Dataset below:

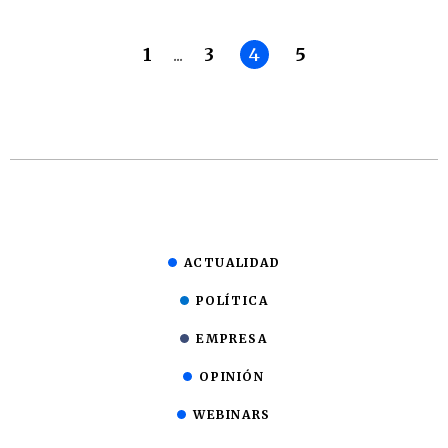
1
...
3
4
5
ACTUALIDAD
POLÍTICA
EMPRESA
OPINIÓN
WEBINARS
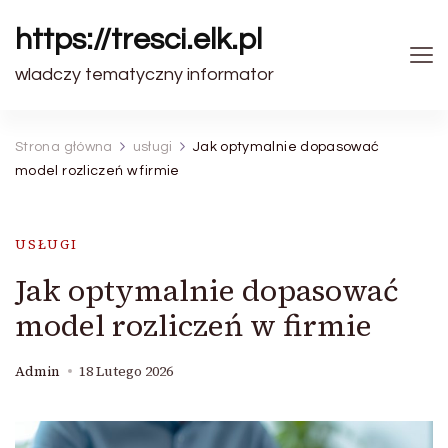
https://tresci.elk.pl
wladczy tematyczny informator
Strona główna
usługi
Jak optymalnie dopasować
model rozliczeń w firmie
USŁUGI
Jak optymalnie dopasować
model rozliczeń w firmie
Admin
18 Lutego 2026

End of Dataset.
Dataset below:

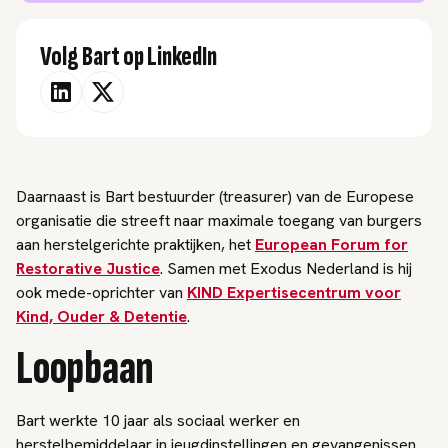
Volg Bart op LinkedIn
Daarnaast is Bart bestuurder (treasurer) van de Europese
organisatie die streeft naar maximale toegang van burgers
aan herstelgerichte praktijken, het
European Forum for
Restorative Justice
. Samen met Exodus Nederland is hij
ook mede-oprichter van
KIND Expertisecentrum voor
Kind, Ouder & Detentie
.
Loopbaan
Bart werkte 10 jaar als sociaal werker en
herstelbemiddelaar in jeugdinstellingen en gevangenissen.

End of Dataset.
Dataset below:

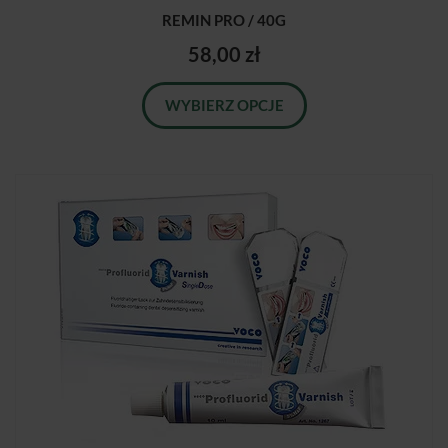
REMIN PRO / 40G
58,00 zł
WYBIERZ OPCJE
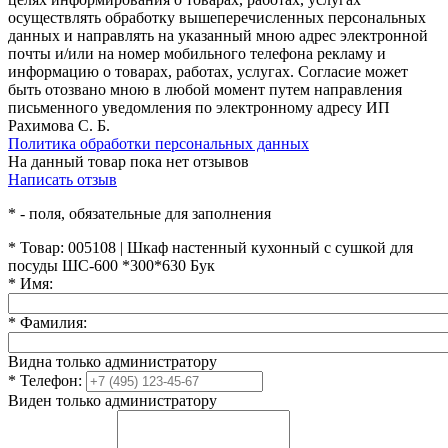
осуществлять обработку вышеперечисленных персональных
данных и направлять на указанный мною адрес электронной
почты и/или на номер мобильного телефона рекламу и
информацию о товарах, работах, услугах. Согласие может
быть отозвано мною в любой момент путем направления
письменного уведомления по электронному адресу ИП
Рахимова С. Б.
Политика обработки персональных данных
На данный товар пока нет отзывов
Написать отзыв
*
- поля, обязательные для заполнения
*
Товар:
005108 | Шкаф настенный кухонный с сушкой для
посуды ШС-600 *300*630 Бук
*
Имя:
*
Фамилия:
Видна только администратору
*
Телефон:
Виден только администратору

End of Dataset.

• [Job item] Start with the line above that contains "Daarnaast is Bart" and end with the line that contains "herstelbemiddelaar in jeugdinstellingen". Write out those lines exactly, and only those.

• [Solved exercise]
Daarnaast is Bart bestuurder (treasurer) van de Europese
organisatie die streeft naar maximale toegang van burgers
aan herstelgerichte praktijken, het
European Forum for
Restorative Justice
. Samen met Exodus Nederland is hij
ook mede-oprichter van
KIND Expertisecentrum voor
Kind, Ouder & Detentie
.
Loopbaan
Bart werkte 10 jaar als sociaal werker en
herstelbemiddelaar in jeugdinstellingen en gevangenissen.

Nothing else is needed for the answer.